What is needed: Copy word for word, please, the lines of the entries below running from the one containing "X122452380Y-55333333D02*" to the one containing "X134952380Y-64952380D01*", both ends included.

Source information section start

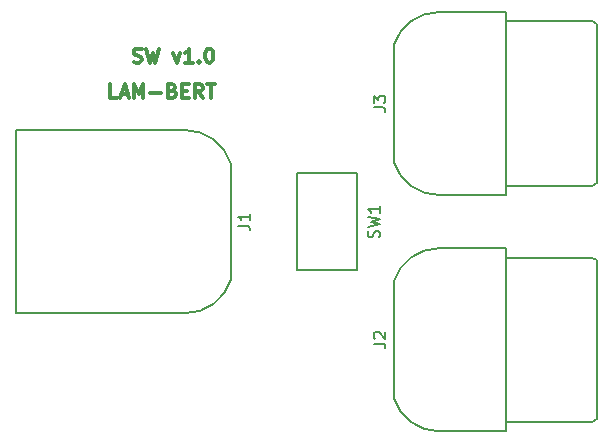
<source format=gbr>
G04 #@! TF.GenerationSoftware,KiCad,Pcbnew,5.0.2-bee76a0~70~ubuntu16.04.1*
G04 #@! TF.CreationDate,2019-11-03T02:00:58+01:00*
G04 #@! TF.ProjectId,switch,73776974-6368-42e6-9b69-6361645f7063,rev?*
G04 #@! TF.SameCoordinates,Original*
G04 #@! TF.FileFunction,Legend,Top*
G04 #@! TF.FilePolarity,Positive*
%FSLAX46Y46*%
G04 Gerber Fmt 4.6, Leading zero omitted, Abs format (unit mm)*
G04 Created by KiCad (PCBNEW 5.0.2-bee76a0~70~ubuntu16.04.1) date Sun 03 Nov 2019 02:00:58 AM CET*
%MOMM*%
%LPD*%
G01*
G04 APERTURE LIST*
%ADD10C,0.300000*%
%ADD11C,0.200000*%
%ADD12C,0.150000*%
G04 APERTURE END LIST*
D10*
X112228571Y-44542857D02*
X111657142Y-44542857D01*
X111657142Y-43342857D01*
X112571428Y-44200000D02*
X113142857Y-44200000D01*
X112457142Y-44542857D02*
X112857142Y-43342857D01*
X113257142Y-44542857D01*
X113657142Y-44542857D02*
X113657142Y-43342857D01*
X114057142Y-44200000D01*
X114457142Y-43342857D01*
X114457142Y-44542857D01*
X115028571Y-44085714D02*
X115942857Y-44085714D01*
X116914285Y-43914285D02*
X117085714Y-43971428D01*
X117142857Y-44028571D01*
X117200000Y-44142857D01*
X117200000Y-44314285D01*
X117142857Y-44428571D01*
X117085714Y-44485714D01*
X116971428Y-44542857D01*
X116514285Y-44542857D01*
X116514285Y-43342857D01*
X116914285Y-43342857D01*
X117028571Y-43400000D01*
X117085714Y-43457142D01*
X117142857Y-43571428D01*
X117142857Y-43685714D01*
X117085714Y-43800000D01*
X117028571Y-43857142D01*
X116914285Y-43914285D01*
X116514285Y-43914285D01*
X117714285Y-43914285D02*
X118114285Y-43914285D01*
X118285714Y-44542857D02*
X117714285Y-44542857D01*
X117714285Y-43342857D01*
X118285714Y-43342857D01*
X119485714Y-44542857D02*
X119085714Y-43971428D01*
X118800000Y-44542857D02*
X118800000Y-43342857D01*
X119257142Y-43342857D01*
X119371428Y-43400000D01*
X119428571Y-43457142D01*
X119485714Y-43571428D01*
X119485714Y-43742857D01*
X119428571Y-43857142D01*
X119371428Y-43914285D01*
X119257142Y-43971428D01*
X118800000Y-43971428D01*
X119828571Y-43342857D02*
X120514285Y-43342857D01*
X120171428Y-44542857D02*
X120171428Y-43342857D01*
X113628571Y-41485714D02*
X113800000Y-41542857D01*
X114085714Y-41542857D01*
X114200000Y-41485714D01*
X114257142Y-41428571D01*
X114314285Y-41314285D01*
X114314285Y-41200000D01*
X114257142Y-41085714D01*
X114200000Y-41028571D01*
X114085714Y-40971428D01*
X113857142Y-40914285D01*
X113742857Y-40857142D01*
X113685714Y-40800000D01*
X113628571Y-40685714D01*
X113628571Y-40571428D01*
X113685714Y-40457142D01*
X113742857Y-40400000D01*
X113857142Y-40342857D01*
X114142857Y-40342857D01*
X114314285Y-40400000D01*
X114714285Y-40342857D02*
X115000000Y-41542857D01*
X115228571Y-40685714D01*
X115457142Y-41542857D01*
X115742857Y-40342857D01*
X117000000Y-40742857D02*
X117285714Y-41542857D01*
X117571428Y-40742857D01*
X118657142Y-41542857D02*
X117971428Y-41542857D01*
X118314285Y-41542857D02*
X118314285Y-40342857D01*
X118200000Y-40514285D01*
X118085714Y-40628571D01*
X117971428Y-40685714D01*
X119171428Y-41428571D02*
X119228571Y-41485714D01*
X119171428Y-41542857D01*
X119114285Y-41485714D01*
X119171428Y-41428571D01*
X119171428Y-41542857D01*
X119971428Y-40342857D02*
X120085714Y-40342857D01*
X120200000Y-40400000D01*
X120257142Y-40457142D01*
X120314285Y-40571428D01*
X120371428Y-40800000D01*
X120371428Y-41085714D01*
X120314285Y-41314285D01*
X120257142Y-41428571D01*
X120200000Y-41485714D01*
X120085714Y-41542857D01*
X119971428Y-41542857D01*
X119857142Y-41485714D01*
X119800000Y-41428571D01*
X119742857Y-41314285D01*
X119685714Y-41085714D01*
X119685714Y-40800000D01*
X119742857Y-40571428D01*
X119800000Y-40457142D01*
X119857142Y-40400000D01*
X119971428Y-40342857D01*
D11*
G04 #@! TO.C,J1*
X118003600Y-47250000D02*
X103650010Y-47250000D01*
X121850010Y-55000000D02*
X121850010Y-59942354D01*
X103650010Y-62750000D02*
X103650010Y-55000000D01*
X121850010Y-55000000D02*
X121850010Y-50057646D01*
X118003600Y-47250000D02*
G75*
G02X121850010Y-50057646I0J-4038569D01*
G01*
X118003600Y-62750000D02*
X103650010Y-62750000D01*
X121850010Y-59942354D02*
G75*
G02X118003600Y-62750000I-3846410J1230923D01*
G01*
X103650010Y-47250000D02*
X103650010Y-55000000D01*
G04 #@! TO.C,J2*
X152450009Y-58050000D02*
X145150009Y-58050000D01*
X152850009Y-58280940D02*
X152850009Y-65000000D01*
X145150009Y-57250000D02*
X139496419Y-57250000D01*
X145150009Y-65000000D02*
X145150009Y-72750000D01*
X135650009Y-69942354D02*
X135650009Y-65000000D01*
X135650009Y-60057646D02*
X135650009Y-65000000D01*
X145150009Y-72750000D02*
X139496419Y-72750000D01*
X145150009Y-65000000D02*
X145150009Y-57250000D01*
X139496419Y-72750000D02*
G75*
G02X135650009Y-69942354I0J4038569D01*
G01*
X152450009Y-58050000D02*
X152850009Y-58280940D01*
X152450009Y-71950000D02*
X152850009Y-71719060D01*
X135650009Y-60057646D02*
G75*
G02X139496419Y-57250000I3846410J-1230923D01*
G01*
X152450009Y-71950000D02*
X145150009Y-71950000D01*
X152850009Y-71719060D02*
X152850009Y-65000000D01*
G04 #@! TO.C,J3*
X152850009Y-51719060D02*
X152850009Y-45000000D01*
X152450009Y-51950000D02*
X145150009Y-51950000D01*
X135650009Y-40057646D02*
G75*
G02X139496419Y-37250000I3846410J-1230923D01*
G01*
X152450009Y-51950000D02*
X152850009Y-51719060D01*
X152450009Y-38050000D02*
X152850009Y-38280940D01*
X139496419Y-52750000D02*
G75*
G02X135650009Y-49942354I0J4038569D01*
G01*
X145150009Y-45000000D02*
X145150009Y-37250000D01*
X145150009Y-52750000D02*
X139496419Y-52750000D01*
X135650009Y-40057646D02*
X135650009Y-45000000D01*
X135650009Y-49942354D02*
X135650009Y-45000000D01*
X145150009Y-45000000D02*
X145150009Y-52750000D01*
X145150009Y-37250000D02*
X139496419Y-37250000D01*
X152850009Y-38280940D02*
X152850009Y-45000000D01*
X152450009Y-38050000D02*
X145150009Y-38050000D01*
G04 #@! TO.C,SW1*
X127450000Y-59100000D02*
X127450000Y-50900000D01*
X132550000Y-50900000D02*
X127450000Y-50900000D01*
X132550000Y-59100000D02*
X132550000Y-50900000D01*
X132550000Y-59100000D02*
X127450000Y-59100000D01*
G04 #@! TO.C,J1*
D12*
X122452380Y-55333333D02*
X123166666Y-55333333D01*
X123309523Y-55380952D01*
X123404761Y-55476190D01*
X123452380Y-55619047D01*
X123452380Y-55714285D01*
X123452380Y-54333333D02*
X123452380Y-54904761D01*
X123452380Y-54619047D02*
X122452380Y-54619047D01*
X122595238Y-54714285D01*
X122690476Y-54809523D01*
X122738095Y-54904761D01*
G04 #@! TO.C,J2*
X133952380Y-65333333D02*
X134666666Y-65333333D01*
X134809523Y-65380952D01*
X134904761Y-65476190D01*
X134952380Y-65619047D01*
X134952380Y-65714285D01*
X134047619Y-64904761D02*
X134000000Y-64857142D01*
X133952380Y-64761904D01*
X133952380Y-64523809D01*
X134000000Y-64428571D01*
X134047619Y-64380952D01*
X134142857Y-64333333D01*
X134238095Y-64333333D01*
X134380952Y-64380952D01*
X134952380Y-64952380D01*
X134952380Y-64333333D01*
G04 #@! TO.C,J3*
X133952380Y-45333333D02*
X134666666Y-45333333D01*
X134809523Y-45380952D01*
X134904761Y-45476190D01*
X134952380Y-45619047D01*
X134952380Y-45714285D01*
X133952380Y-44952380D02*
X133952380Y-44333333D01*
X134333333Y-44666666D01*
X134333333Y-44523809D01*
X134380952Y-44428571D01*
X134428571Y-44380952D01*
X134523809Y-44333333D01*
X134761904Y-44333333D01*
X134857142Y-44380952D01*
X134904761Y-44428571D01*
X134952380Y-44523809D01*
X134952380Y-44809523D01*
X134904761Y-44904761D01*
X134857142Y-44952380D01*
G04 #@! TO.C,SW1*
X134404761Y-56333333D02*
X134452380Y-56190476D01*
X134452380Y-55952380D01*
X134404761Y-55857142D01*
X134357142Y-55809523D01*
X134261904Y-55761904D01*
X134166666Y-55761904D01*
X134071428Y-55809523D01*
X134023809Y-55857142D01*
X133976190Y-55952380D01*
X133928571Y-56142857D01*
X133880952Y-56238095D01*
X133833333Y-56285714D01*
X133738095Y-56333333D01*
X133642857Y-56333333D01*
X133547619Y-56285714D01*
X133500000Y-56238095D01*
X133452380Y-56142857D01*
X133452380Y-55904761D01*
X133500000Y-55761904D01*
X133452380Y-55428571D02*
X134452380Y-55190476D01*
X133738095Y-55000000D01*
X134452380Y-54809523D01*
X133452380Y-54571428D01*
X134452380Y-53666666D02*
X134452380Y-54238095D01*
X134452380Y-53952380D02*
X133452380Y-53952380D01*
X133595238Y-54047619D01*
X133690476Y-54142857D01*
X133738095Y-54238095D01*
G04 #@! TD*
M02*

</source>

Source information section end

Solution to this task:
X122452380Y-55333333D02*
X123166666Y-55333333D01*
X123309523Y-55380952D01*
X123404761Y-55476190D01*
X123452380Y-55619047D01*
X123452380Y-55714285D01*
X123452380Y-54333333D02*
X123452380Y-54904761D01*
X123452380Y-54619047D02*
X122452380Y-54619047D01*
X122595238Y-54714285D01*
X122690476Y-54809523D01*
X122738095Y-54904761D01*
G04 #@! TO.C,J2*
X133952380Y-65333333D02*
X134666666Y-65333333D01*
X134809523Y-65380952D01*
X134904761Y-65476190D01*
X134952380Y-65619047D01*
X134952380Y-65714285D01*
X134047619Y-64904761D02*
X134000000Y-64857142D01*
X133952380Y-64761904D01*
X133952380Y-64523809D01*
X134000000Y-64428571D01*
X134047619Y-64380952D01*
X134142857Y-64333333D01*
X134238095Y-64333333D01*
X134380952Y-64380952D01*
X134952380Y-64952380D01*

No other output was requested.